There isn’t much to eat in the sky; no wonder the poor thing has gotten so thin. Still, she seems to like it up there. The cirrus are sly and slippery fish and when she can catch them she snaps them up in her dolphin-teeth. Only the dense, black cumulonimbus are large enough to present much of a threat - and having evaded them successfully for the last 65 million years, it seems likely she will continue.
She is, on the whole, unbothered by cryptozoologists or camera-wielding tourists. Only the occasional aeroplane, buzzing past her head like a fat blowfly.
~
image and text: Hespa
They huddled in the trees along the banks of the creek watching the orange digger approach. This was their creek, along which they used to play, along which they danced and sung and celebrated the turning of the seasons.
The concrete paths got laid, the fences were built, the pile of stone and metal got larger and larger. How shall we fight it, they cried, how shall we keep our creek, how shall we get the power we need to save it.
The digger came closer, threatening…
They banded together and called down the strongest power they knew – they called the Sun, harnessed it, trapped it in the creek.
Now they ask themselves – how shall we use this power.
~
image: Renee Hobbes
After you left, I found the tape reel in your belongings.

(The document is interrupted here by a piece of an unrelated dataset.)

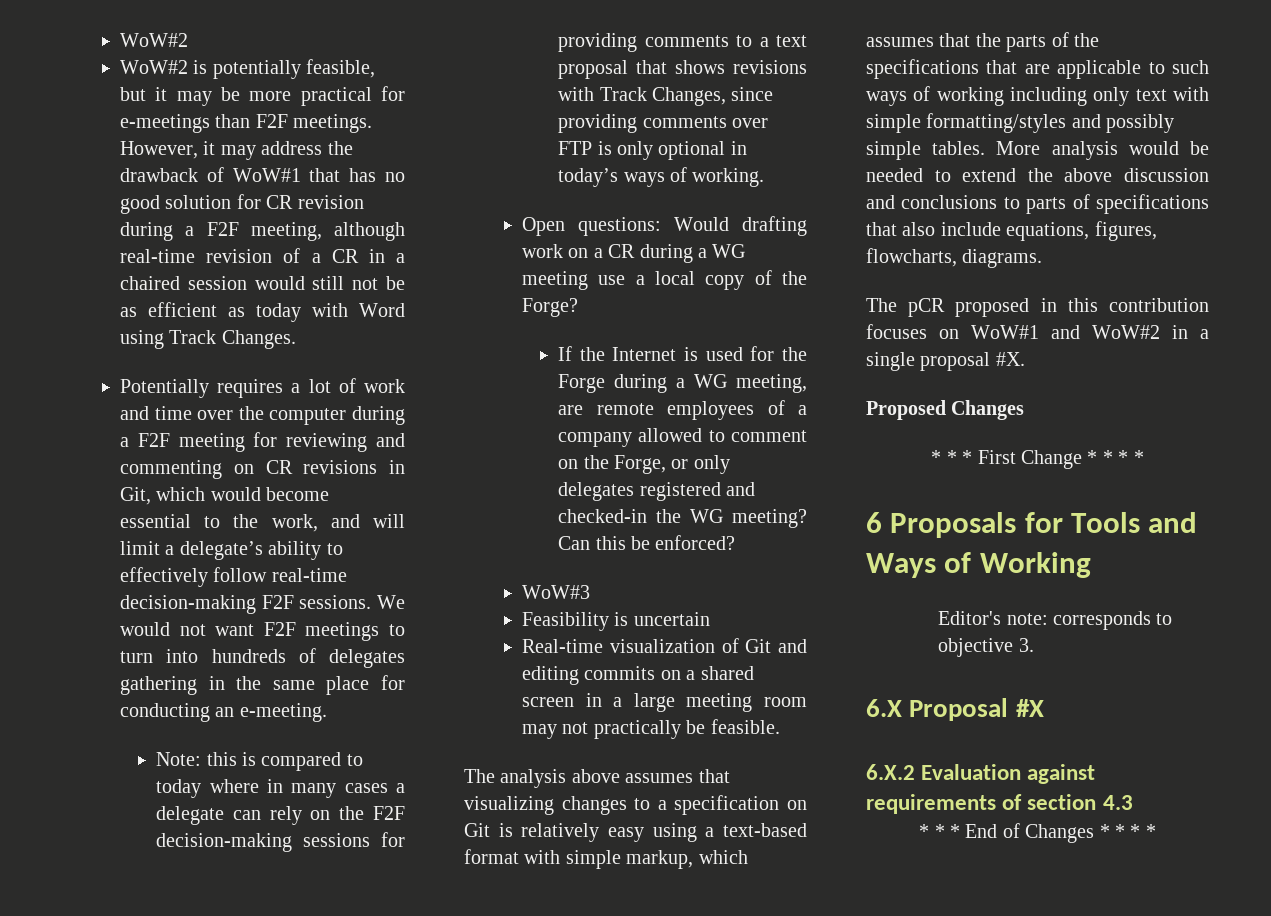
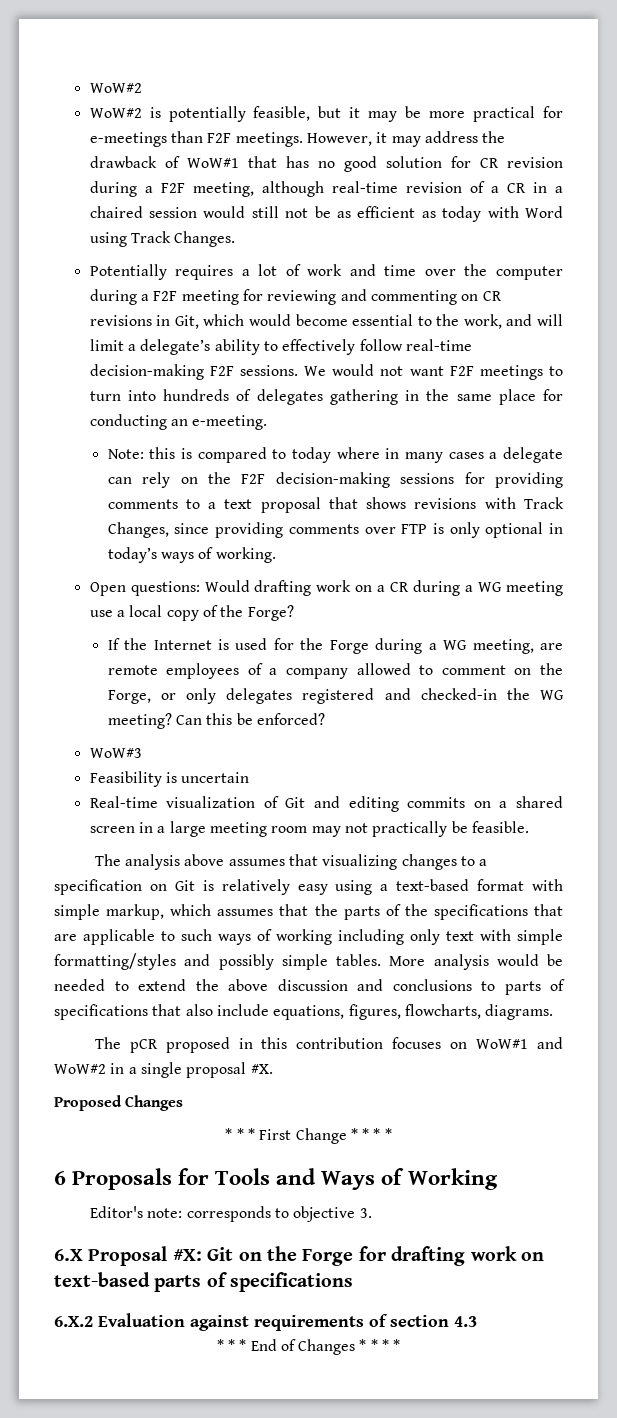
[1015,699,1044,717] #X -> [172,1246,544,1266] [54,1272,354,1292] #X: Git on the Forge for drafting work on text-based parts of specifications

I should have mailed it to you, or at least thrown it out. Instead, I threaded it through my 16 track recorder and pressed play.
Your voice floated out from the speakers, warm and close. The fidelity was breathtaking. It sounded as if you were standing right next to me. The hairs stood up on my arms. I could almost smell you.
You used to sing to me, late at night, sitting on the studio floor with half-drunk bottles of wine in our hands. It was your private gift to me.
And then you left.
I stop the tape. Rewind. Play the tape again, dubbing your voice to a second track. Rewind. Dub. Rewind. Dub. The tape warps. Static leaks in.
I repeat the process over and over until there’s nothing left of you but white noise.